Three Changes Affecting Rent Roll Values in 2026

Victorian rental law reform moved from “coming soon” to “here now” on 25 November 2025, and the flow-on effects will be felt throughout 2026. 

The changes are outlined on the Consumer Affairs Victoria website. In addition to affecting day-to-day management practices, they will influence risk, income certainty and ‘saleabilty’ for rent rolls, and will therefore have an impact on the exchange process. 

Below are three reforms which have the potential to reshape rent roll valuation in Victoria next year and what we believe agency principals should watch closely.

1. Ban on no-fault evictions 

From 25 November 2025, rental providers in Victoria can’t end a lease and ask the renters to leave without a valid reason such as the sale of the property, renovation, or a breach of the agreement on the renters’ part. 

Why this affects rent roll valuation:

Reliable, trustworthy renters have always been worth more, and the inability to move on renters ‘just because’ puts pressure on to ensure properties are released to people who can be counted on. 

If your rent roll can prove a strong history of retention, even with no-fault evictions allowed, it may be more appealing to a buyer who will feel confident they are taking over a collection of properties with fewer issues.  

Going forward, rent roll buyers will look harder at:

  • arrears history and VCAT exposure

  • management behaviour and communication patterns

  • property condition and complaint frequency

Buyers need to know they are buying a trouble-free rent roll and not inheriting problem renters who are impossible to move on because they’re not officially breaking any rules.

2. Minimum standards before advertising 

Victoria now requires all rental properties to meet the state’s minimum rental standards before they can be advertised or offered to let.
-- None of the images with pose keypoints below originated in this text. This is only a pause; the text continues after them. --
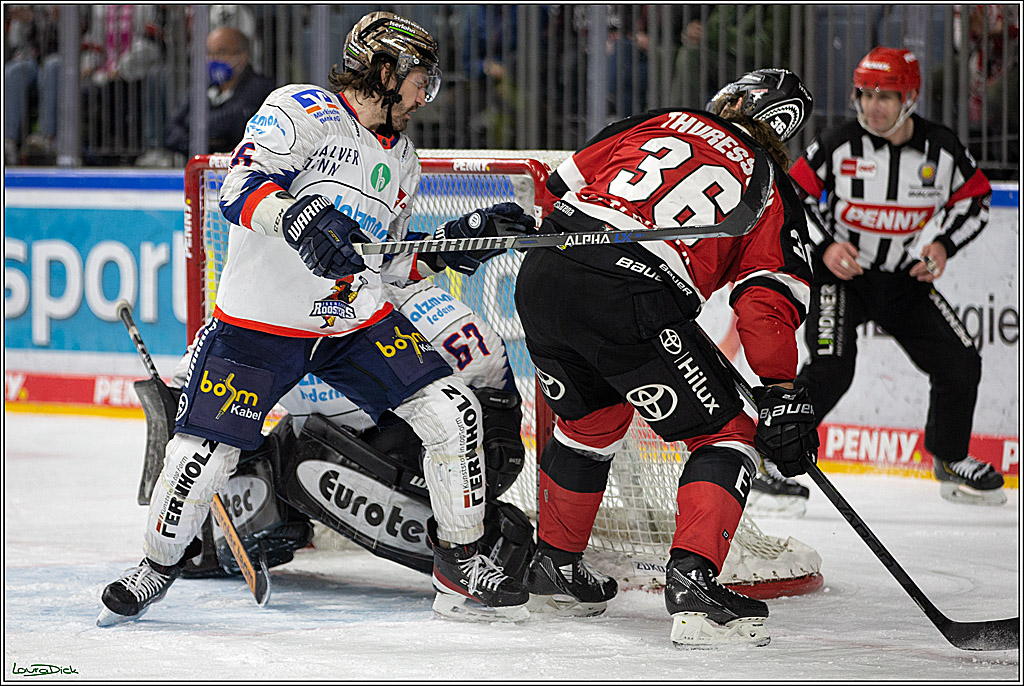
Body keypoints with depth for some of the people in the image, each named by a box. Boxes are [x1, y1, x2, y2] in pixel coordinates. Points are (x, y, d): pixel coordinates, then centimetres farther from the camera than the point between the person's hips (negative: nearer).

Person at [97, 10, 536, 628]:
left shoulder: (403, 162, 15)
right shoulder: (303, 111, -10)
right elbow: (240, 186, -24)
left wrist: (457, 241, 7)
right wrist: (298, 218, -42)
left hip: (359, 323, 6)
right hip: (261, 321, -6)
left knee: (453, 414, -10)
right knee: (204, 456, -12)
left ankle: (462, 565, 4)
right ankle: (160, 564, 17)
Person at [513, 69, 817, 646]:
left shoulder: (664, 122, 23)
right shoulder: (774, 192, 13)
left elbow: (566, 180, 24)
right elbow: (767, 301, 0)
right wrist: (783, 396, 1)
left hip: (541, 275, 6)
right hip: (630, 304, -5)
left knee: (590, 421, 32)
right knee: (726, 436, 7)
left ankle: (555, 564, 43)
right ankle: (693, 581, -11)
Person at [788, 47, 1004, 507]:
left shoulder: (942, 149, -8)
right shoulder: (839, 145, -16)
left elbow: (975, 201, 6)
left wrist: (944, 245, -9)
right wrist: (824, 247, -20)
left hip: (906, 279, 4)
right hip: (840, 271, -4)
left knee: (960, 363, -2)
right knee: (830, 369, -23)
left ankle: (951, 459, 20)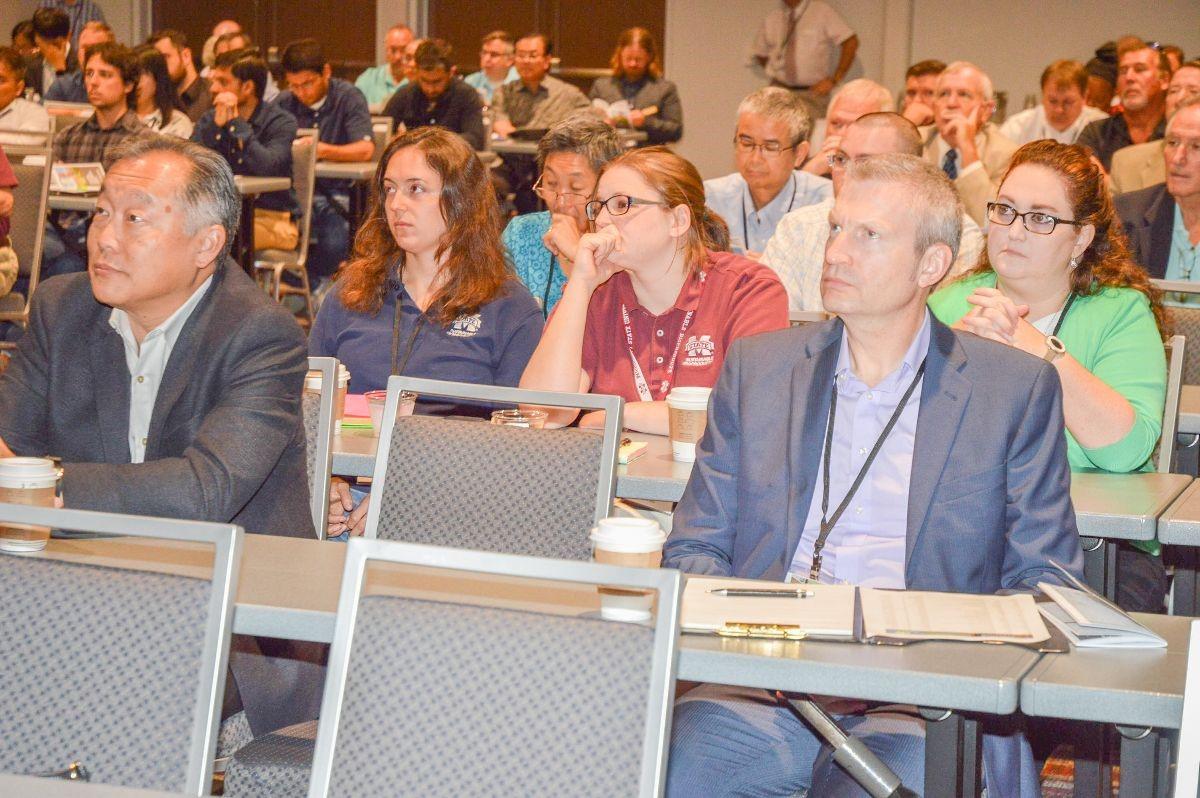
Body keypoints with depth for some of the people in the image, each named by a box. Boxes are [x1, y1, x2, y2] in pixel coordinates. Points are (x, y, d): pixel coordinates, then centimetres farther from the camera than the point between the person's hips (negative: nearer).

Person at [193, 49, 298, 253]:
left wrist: (235, 122, -17)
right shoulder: (209, 120, 8)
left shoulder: (281, 122, -5)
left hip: (272, 220, -4)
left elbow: (267, 168, -23)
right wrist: (217, 126, -15)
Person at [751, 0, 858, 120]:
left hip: (812, 94, -3)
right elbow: (760, 55, 21)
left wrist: (834, 80, -10)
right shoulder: (770, 19, 9)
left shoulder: (822, 12, -2)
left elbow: (851, 42, -7)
Advertising a non-compliant property is an offence, with liability shared between property owner and the property manager. 

Why this affects valuation:

A property under management can only generate fees if the property can legally be leased. Where a property cannot be advertised due to non-compliance, its practical income value to a buyer is nil until rectified. That means rent roll buyers will:

  • request documented evidence of compliance 

  • scrutinise maintenance backlogs and safety records

  • discount or exclude properties with unresolved minimum-standard issues

  • submit a dispute during the transition period if homes are found to be below standard

For sellers, this is a reminder compliance requirements are not to be ignored. Rent rolls with tidy compliance files and proactive upgrade programs will come to market with far less friction and stronger demand.

On another note, it’s also important to include mention of what will happen if properties are found to be non-compliant during the retention period. 

Read our recent article for more on this subject. 

3. Ban on rental bidding & notice periods for rent increases

Also as of November 2025, Victorian agents and rental property owners can’t solicit or accept rent above the advertised price, and they cannot accept more than one month’s worth of rent in advance. 

To add to this, notice periods for rental increases will expand to 90 days, and the Director of Consumer Affairs Victoria and (VCAT) will be able to consider additional factors when determining whether a proposed rent increase is excessive.

Why this affects valuation:

Buyers pay a premium in anticipation of realistic growth in management income. If properties are leased below market rate, it will take at least three months to increase the rent when the roll changes hands. Because of this, sellers should expect buyers to scrutinise rental charges to ensure they match market value, and should take steps to ensure all rents reflect market value before putting a roll up for sale. 

In 2026, any agency preparing to sell a rent roll will need to ensure all properties are compliant, have quality renters in place, review rental charges and map out a plan for any rent reviews. This will help showcase a better quality asset for buyers. 

Need help to prepare your rent roll for sale or to review the compliance of one you plan to purchase? Reach out to BDH Solutions today. 

Rent Roll Valuation FAQs

  • Not across the board. They will differentiate multipliers rather than lowering or raising them. Rolls with compliant properties, low churn and clean arrears should hold or improve value; rolls with compliance issues or landlord risk will be marked down. 

  • Steps to prepare for a rent roll sale:

    • Audit minimum-standard compliance across the board

    • Clear maintenance backlogs

    • Liaise with property owners to bring homes up to compliant standards

    • Document everything

    • Review rent-setting practices to ensure increases are evidence-based and defensible

    • Increase rent to meet market value

    • Ensure renters are reliable and avoid renewing the lease of the renters who cause headaches and issues without directly breaking rules

    These steps will protect value and speed up due diligence. 

  • A rental property has zero income value to a buyer until it can be legally advertised and leased. Buyers may exclude it from the valuation, discount it heavily or require compensation for costs involved with bringing it up to code.